WSU, KSU collaboration leads to $1.8 million grant for WSU

  • Wichita State has received a $1.8 million grant -- part of a $10.6 million project with Kansas State University and the University of Kansas Medical Center.
  • The grant money will be used for two different projects, one focusing on the neuronal plasticity among older adults, and the other creating a 3D driving simulator.
  • Learn more about Rui Ni’s projects and the COBRE grant sub-award at http://bit.ly/ruinicobre.
 

A collaborative study between Wichita State University, the University of Kansas Medical Center and a Kansas State University-led team of psychological sciences researchers has received a prestigious five-year, $10.6 million Centers of Biomedical Research Excellence (COBRE) grant.

WSU will receive a sub-award for their collaboration with KSU, totaling $1,781,344. The grant will go toward two research projects. Rui Ni, WSU associate professor of psychology and project leader for both projects, plans on using this grant to further his research and to help others.

“The project will focus on the neuronal plasticity among older adults,” says Ni. “We’ll develop training procedures to improve their visual cognitive functions and look for transferred learning effects on driving performance.”
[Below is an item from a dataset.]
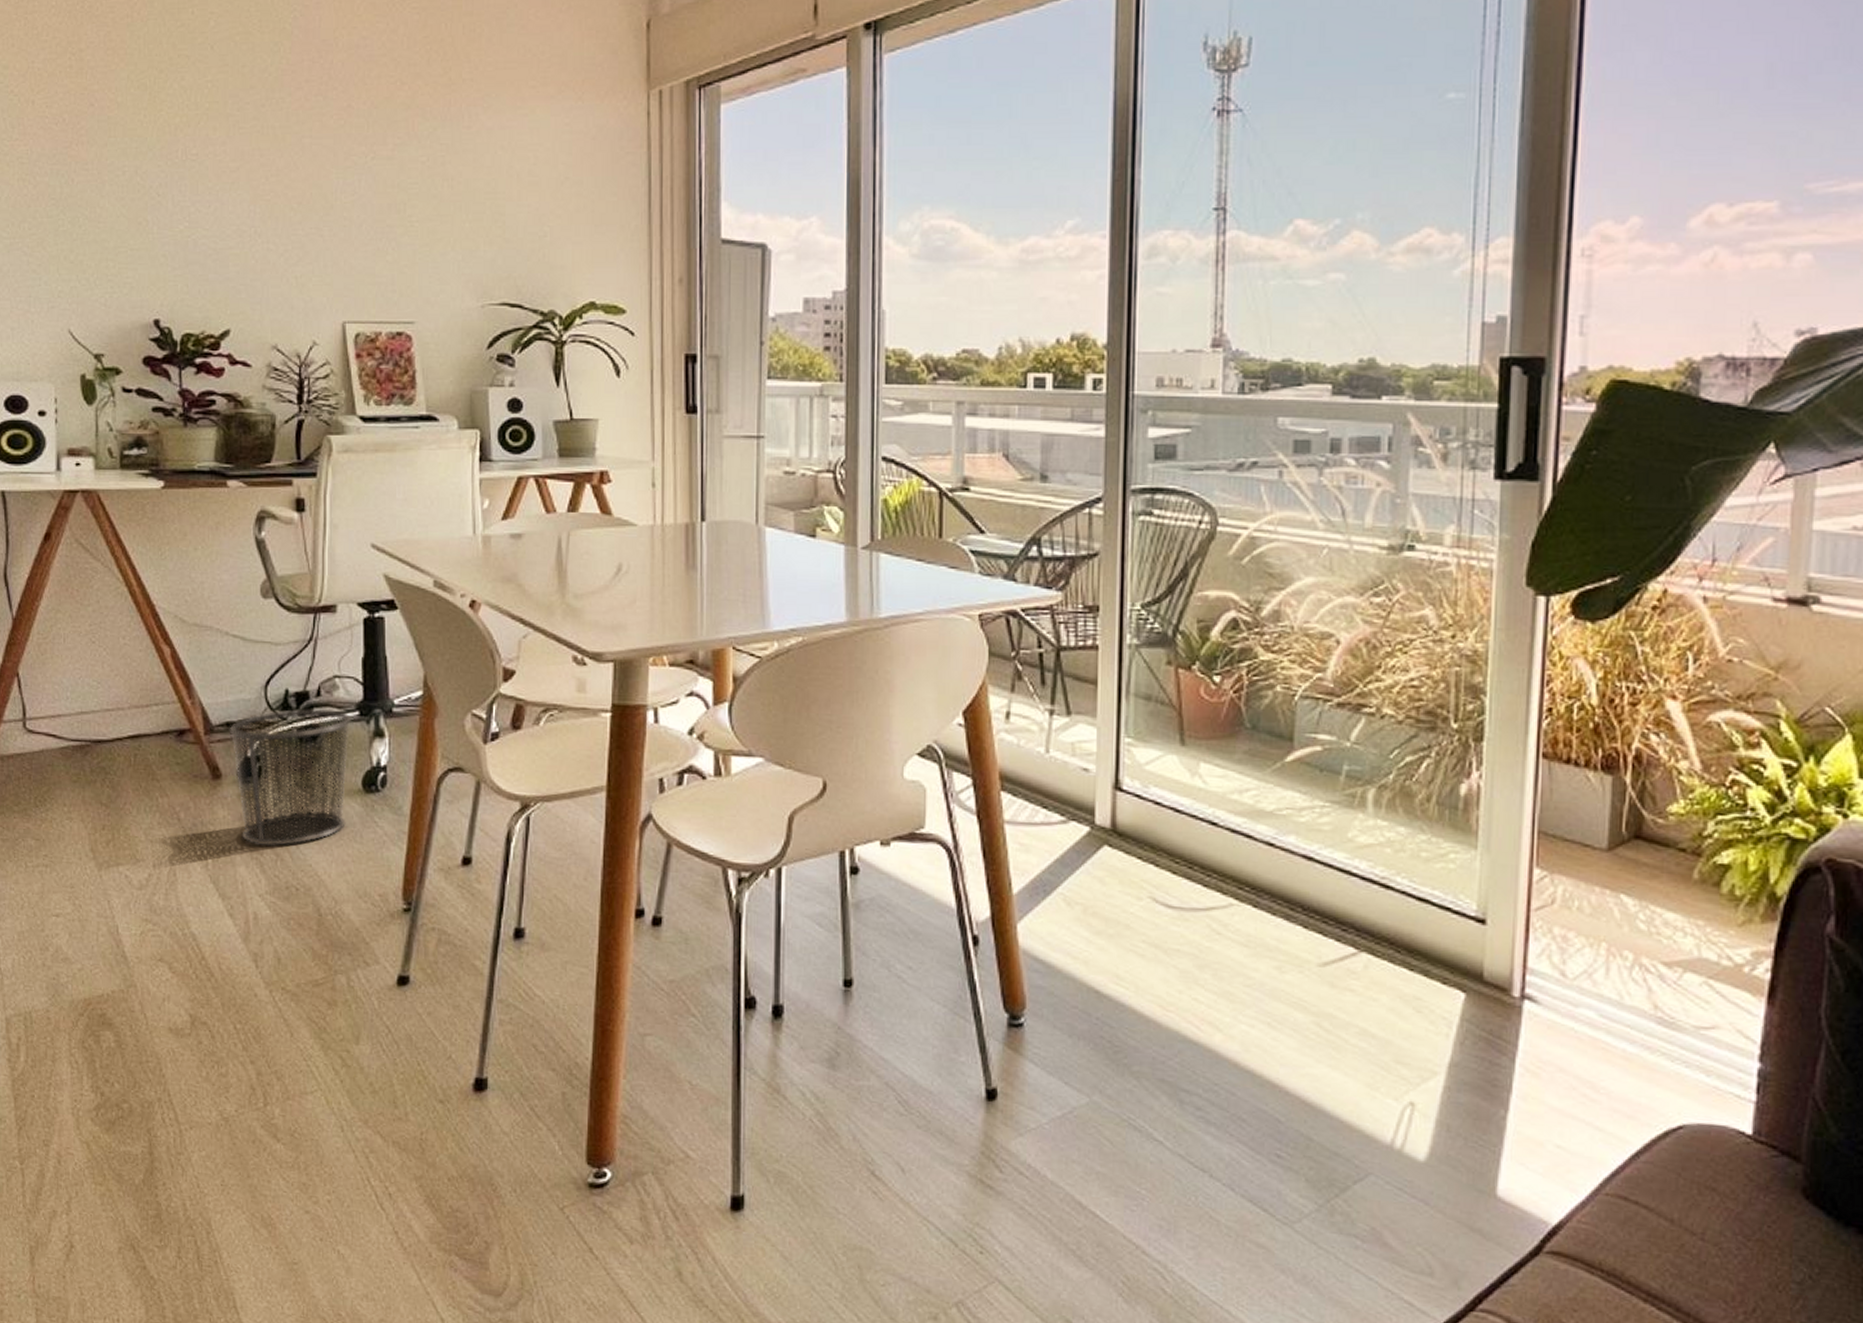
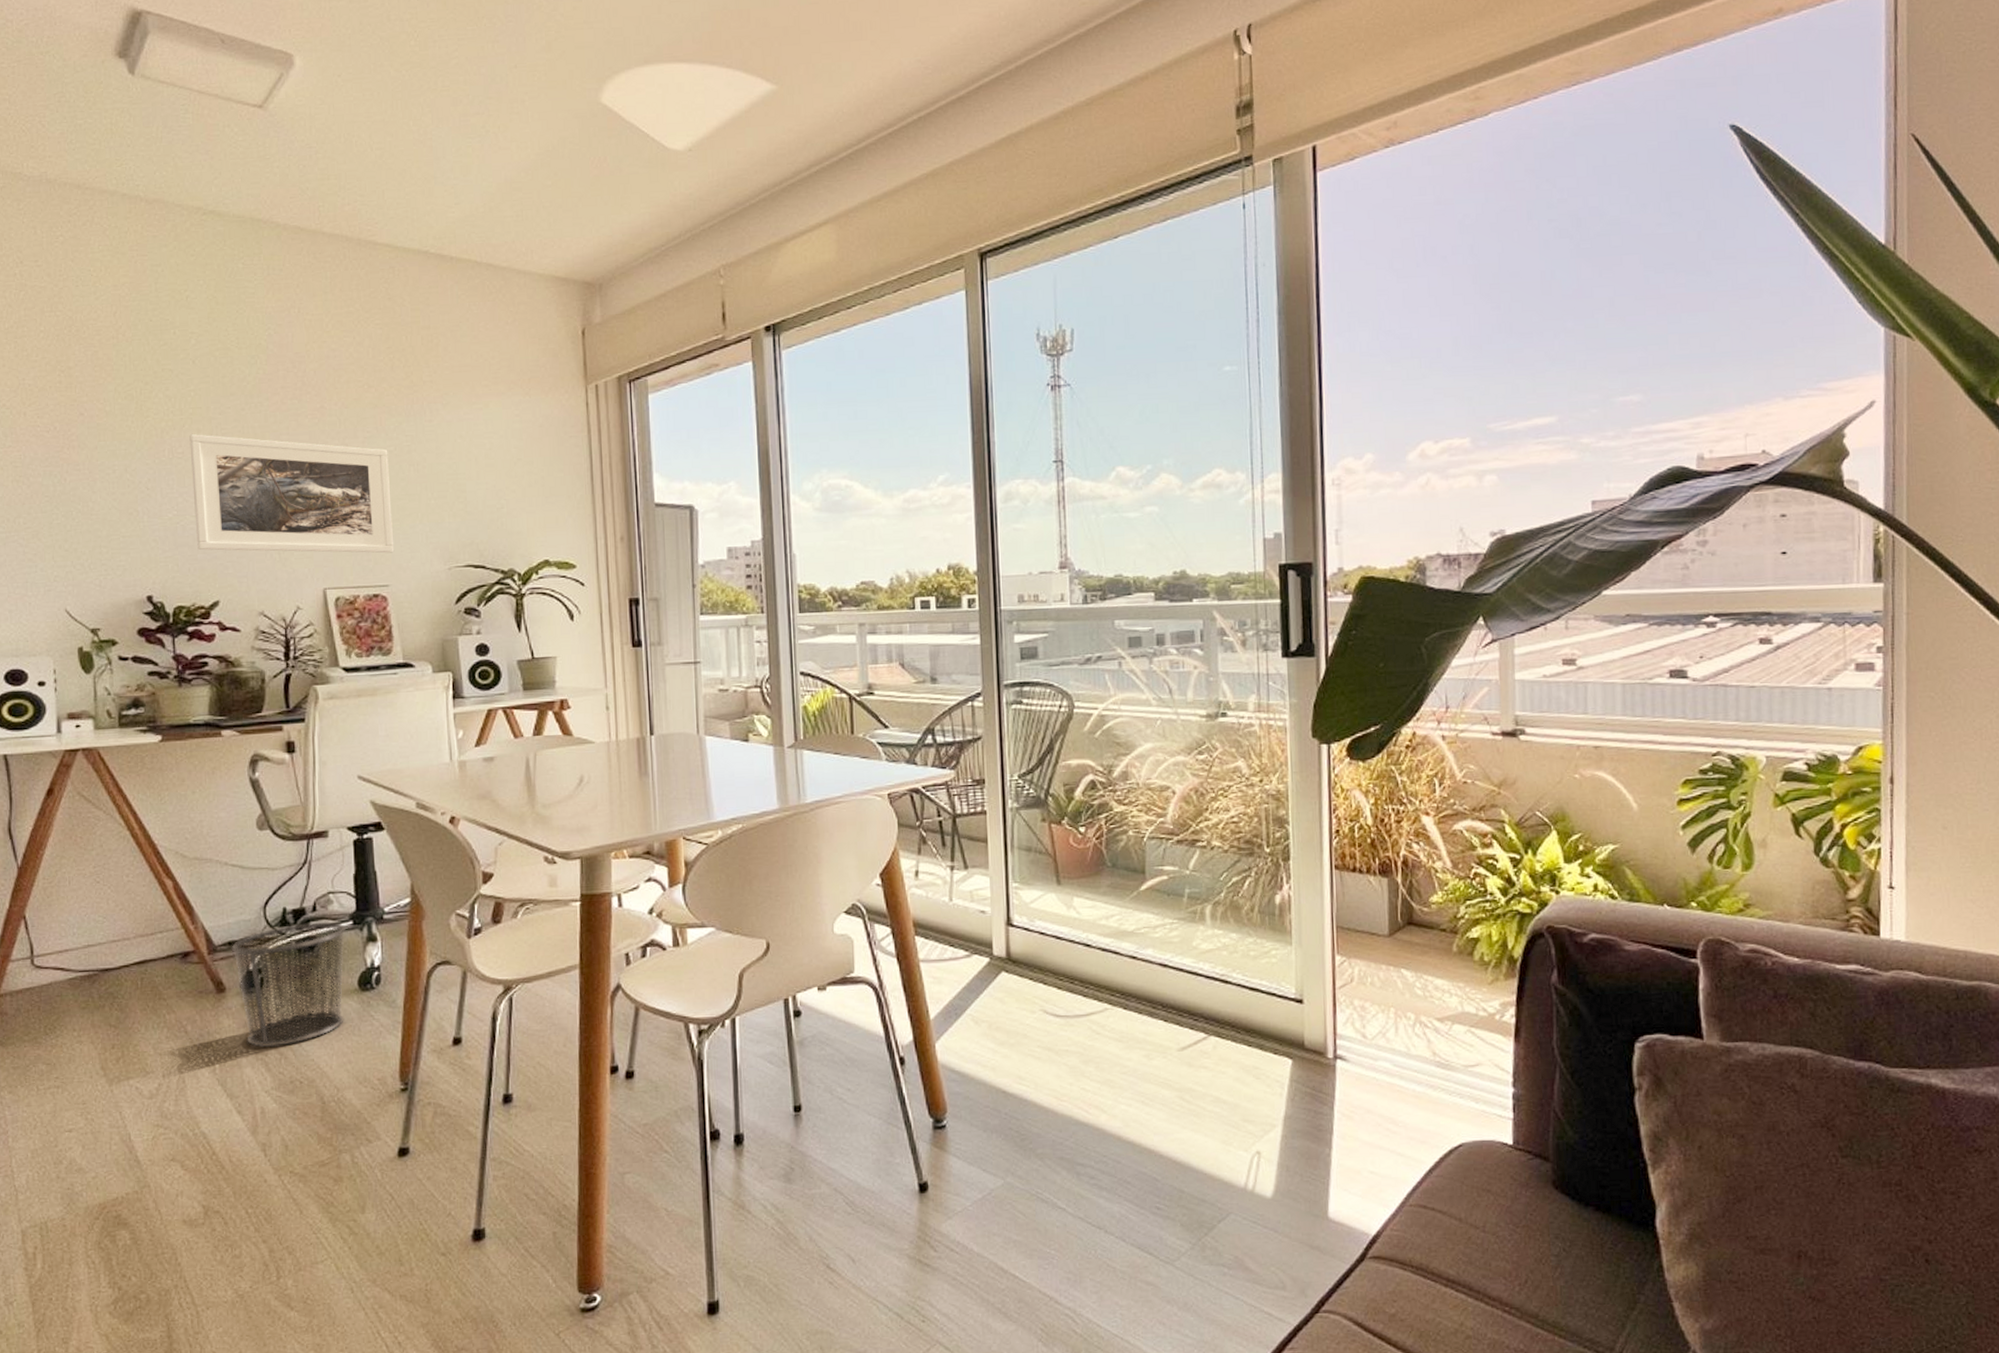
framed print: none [205,133,422,284] -> present [189,434,395,553]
Ni will use $1,008,870 of the sub-award to fund his project, and the remaining $772,474 will go toward a state-of-the-art 3D high-fidelity driving simulator that will use advanced technology, such as eye tracking, to study driving behavior.

Ni and his colleagues are working on finding a space big enough for the driving simulator, but they hope it will be open to research communities in the Wichita area and throughout Kansas by next summer.

“I think the ultimate goal is to improve driving safety among older drivers and help them to live a happy, safe and more independent life,” says Ni.

Jeremy Patterson, director of the Center for Interdisciplinary Creativity, is excited for this opportunity and looks forward to following Ni and his colleagues’ progress.

“This is a wonderful and deserving achievement for Dr. Ni and collaborators at KSU,” says Patterson. “The purpose of the COBRE funds are to enhance an institution’s biomedical research infrastructure and build relationships with other researchers.”

Ni and his colleagues at KSU spent nearly two years to prepare the original application and another two years to file the resubmission before winning this COBRE grant.

“This would not be possible without the strong support from the former chair, Dr. Alex Chaparro, and the current chair, Dr. Rhonda Louis, of the Psychology Department,” says Ni.

This is the first major COBRE grant sub-award to be received by WSU.